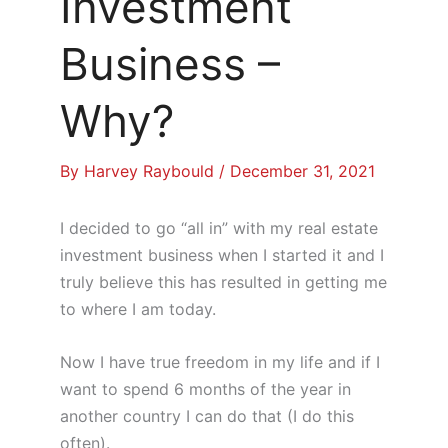
Investment
Business –
Why?
By
Harvey Raybould
/
December 31, 2021
I decided to go “all in” with my real estate
investment business when I started it and I
truly believe this has resulted in getting me
to where I am today.
Now I have true freedom in my life and if I
want to spend 6 months of the year in
another country I can do that (I do this
often).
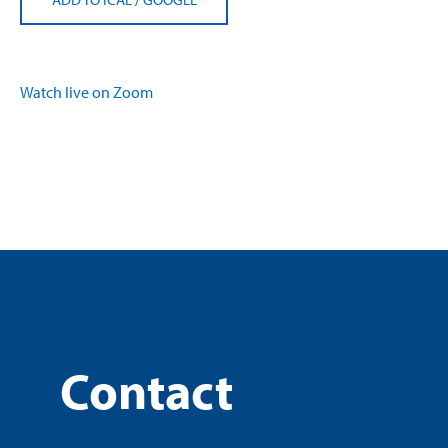
Watch live on Zoom
Contact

******

### Task goal
Please copy down every line of text from all the items above word for word, leaving the pictures out of your answer.

### Answer for the task
Investment
Business –
Why?
By
Harvey Raybould
/
December 31, 2021
I decided to go “all in” with my real estate
investment business when I started it and I
truly believe this has resulted in getting me
to where I am today.
Now I have true freedom in my life and if I
want to spend 6 months of the year in
another country I can do that (I do this
often).
Watch live on Zoom
Contact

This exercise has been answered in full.